Gudu: Cos’è il tuo corpo allora?

 

Shakespeare: Il mio corpo è carne e nella carne c’è il peccato, e nel peccato non c’è tenerezza ne innocenza.

 

Gudu: Qual è il tuo peccato?

 

Shakespeare: Voler dimenticare.

 

Gudu: Il più giusto tra i peccati.

 

Shakespeare: Dici?

 

Gudu: Dimenticare è sopravvivere.

 

Shakespeare: Forse.

 

Gudu:  l’unica cosa che ci resta da fare.

 

Shakespeare: Vorrei evitarlo, sai?

 

Gudu: Eppure non puoi. Guardati. Guarda sul tuo volto come il ricordo ha ridotto i tuoi occhi.

 

Shakespeare: Sembrano fatti di cenere.

 

Gudu: Guarda come il ricordo fa tremare le tue mani.

 

Shakespeare: Non riesco più a tenerle ferme. Mi sembra passata una vita.

 

Gudu: Da quando?

 

Shakespeare: Da quando le mie mani creavano storie eterne.

 

Gudu: E donne eterne.

 

Shakespeare: Sì, donne eterne.

 

Gudu: Parli di Ofelia?

 

 

Shakespeare non risponde. Continua a guardare la sua mano tremante.

 

 

Gudu: Narrano che la notte venga ancora a cogliere gli stessi fiori che coglieva in vita. Ululano i poeti pazzi d’amore per lei sulla sua pelle bianca d’avorio.

 

Shakespeare: Non è possibile. Ofelia è morta.

 

Gudu: E tu come fai a saperlo?

 

Shakespeare: Perché io la uccisi.

 

Gudu: La presunzione della tua poesia non solo la uccise, la fece impazzire.

 

 

Shakespeare non ribatte, lentamente si sdraia sul divano in una posizione embrionale. Gudu incalza.

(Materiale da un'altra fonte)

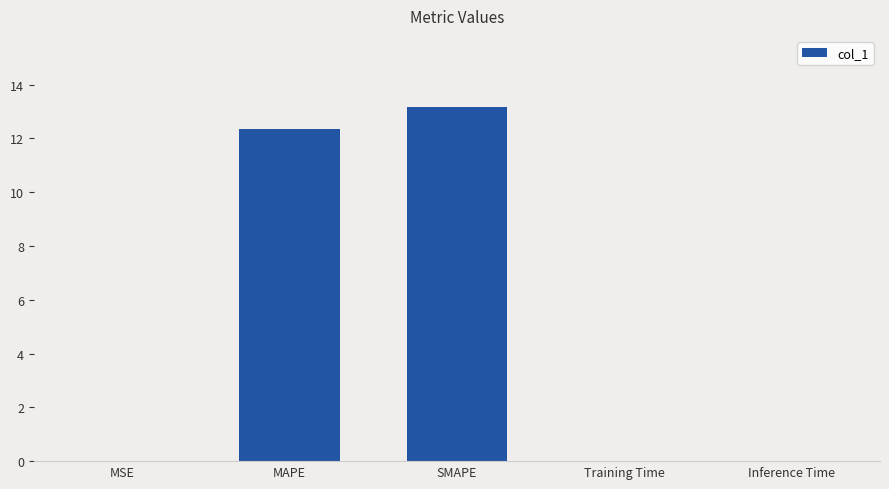

What is the approximate value at MAPE?

12.4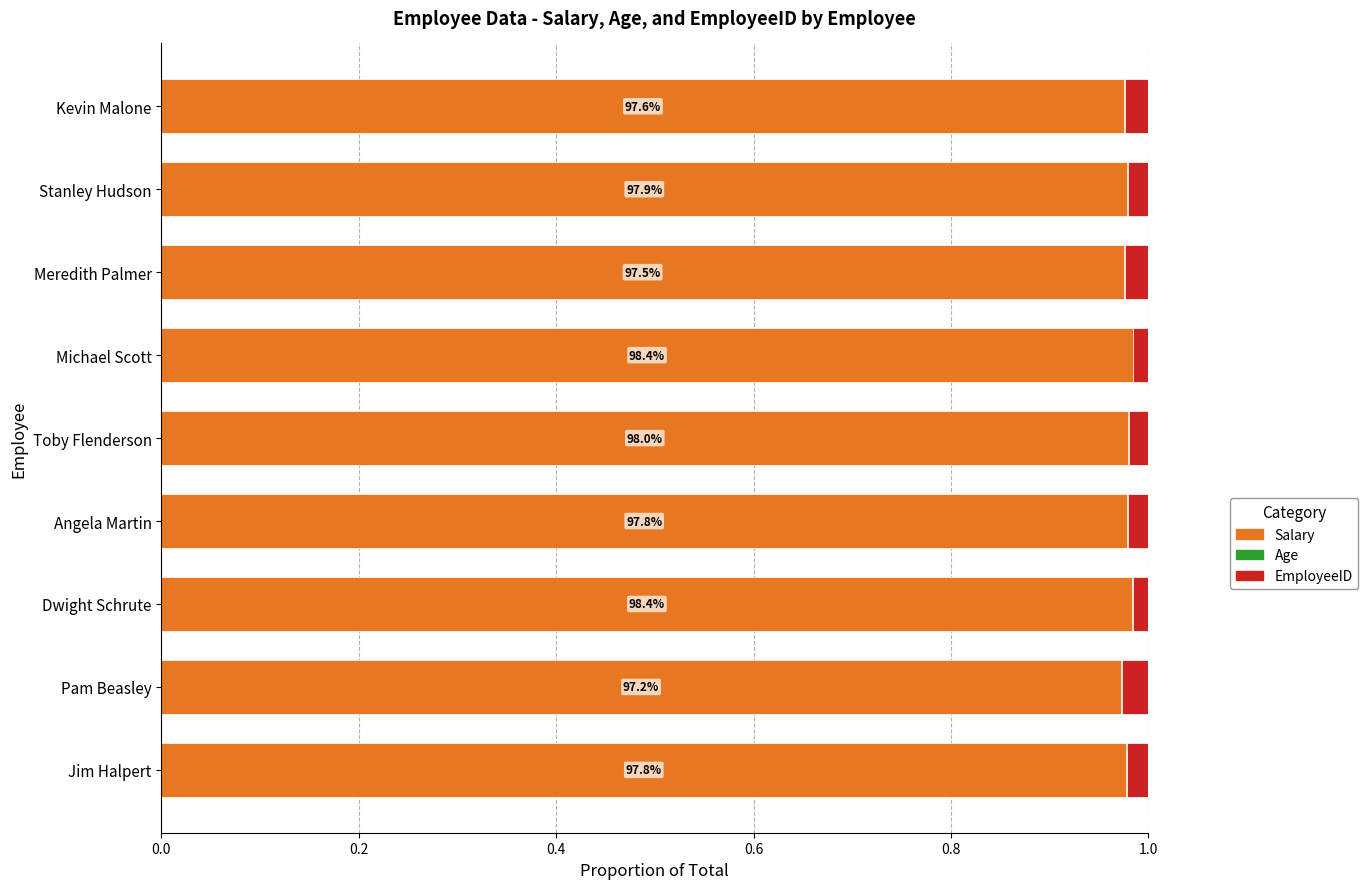

The value of Salary at Meredith Palmer is 0.3. True or false?

False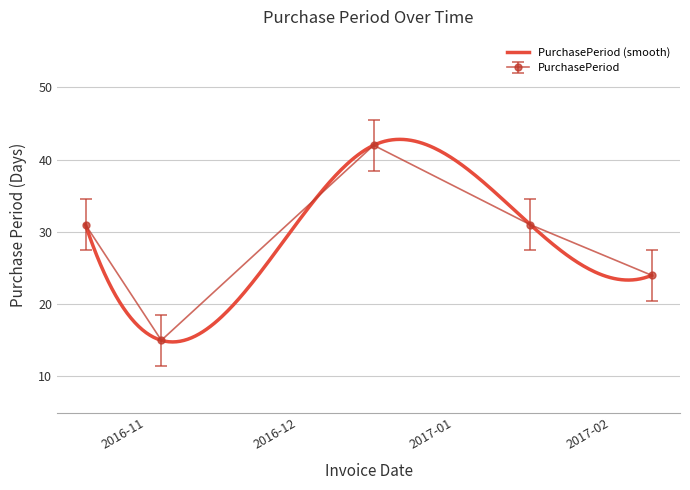

How many lines are shown in the chart?

1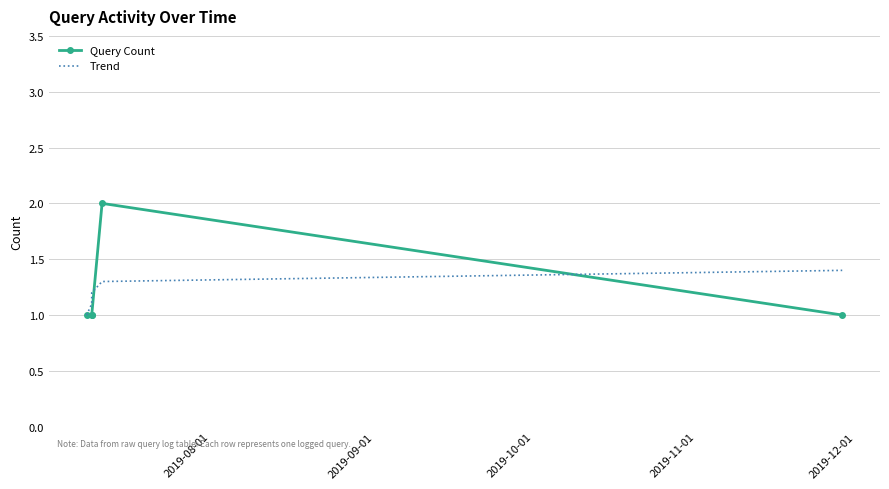

What is the average value of the Query Count series?

1.2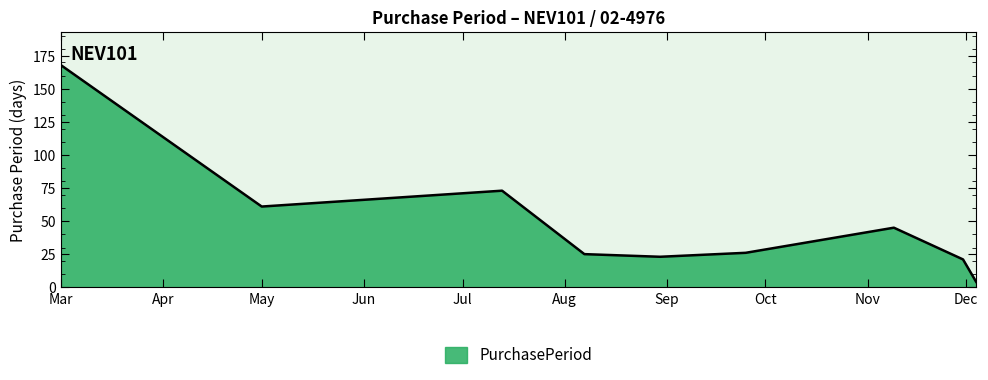

What is the maximum value shown in the chart?

168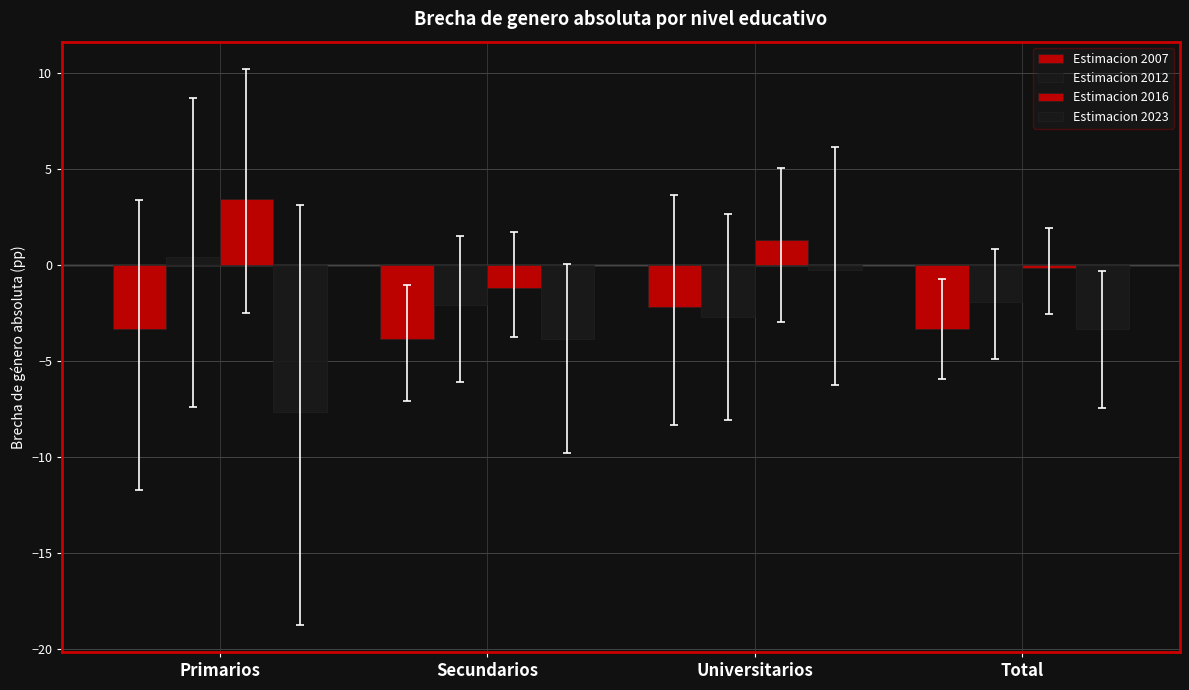

True or false: Estimacion 2016 has a value of -0.3 at Total.

False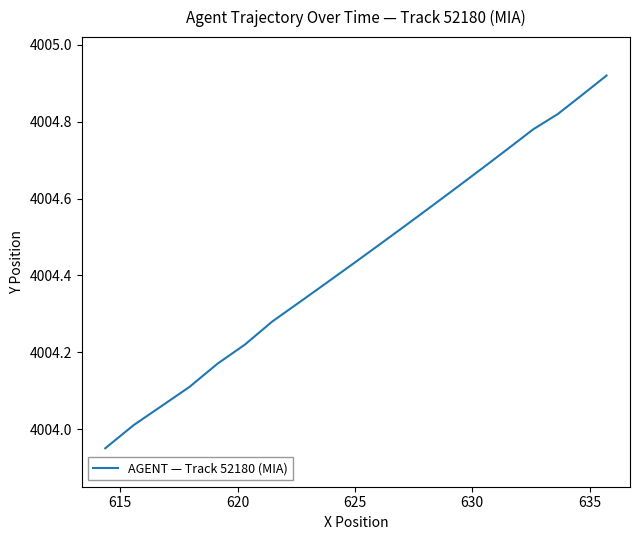

Is it true that the value at 15 is 1885.7?

False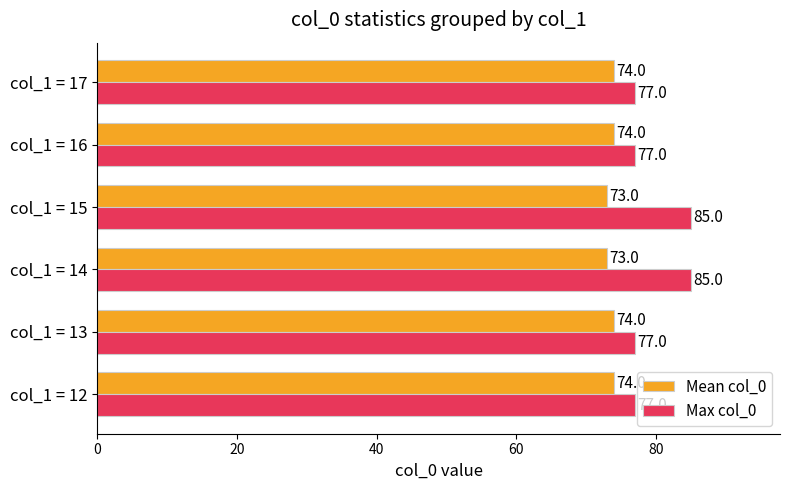

What is the average value of the Max col_0 series?

80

Da lontano il rumore delle sirene delle ambulanza cresce lentamente. 

 

 

Gudu: Credetti solo nell’eternità della tua opera e, con un segno della tua mano, comandasti sangue e chiedesti il sacrificio della creatura più amata. Lasciasti che i cuori di Danimarca si spezzassero e che altro sangue venisse versato. Chi sopravvisse, ancora si danna nel rumore incensante del fiume.

 

Shakespeare: Pensi forse che io non sia dannato?

 

Gudu: Non provare a giustificarti, non pensare che il dolore che provi sia motivo di pietà e di misericordia. (il rumore delle sirene delle ambulanze ora raggiunge il proprio apice) Come hai potuto stare inerme ad ascoltare la serafica voce di Ofelia diventare un rantolo di delirio. Come hai potuto guardare le sue vesti bagnati sul corpo senza vita? Neppure Dio chiese un simile sacrificio ad Abramo.

 

Shakespeare: Io non sono Dio, io sono un uomo.

 

Gudu: E allora come uomo, accogli la tua pena. Non mentire a me, Gudu, la tua solitudine. Accetta la tua miseria, riconosci la tua bruttura. Non meriti la piacevolezza di un simile ricordo d’amore. Dimentica di Ofelia.

 

 

Gudu si alza spegne il televisore ed esce. Shakespeare rimane l’unico in scena, sdraiato in posizione embrionale sul divano; nel completo silenzio.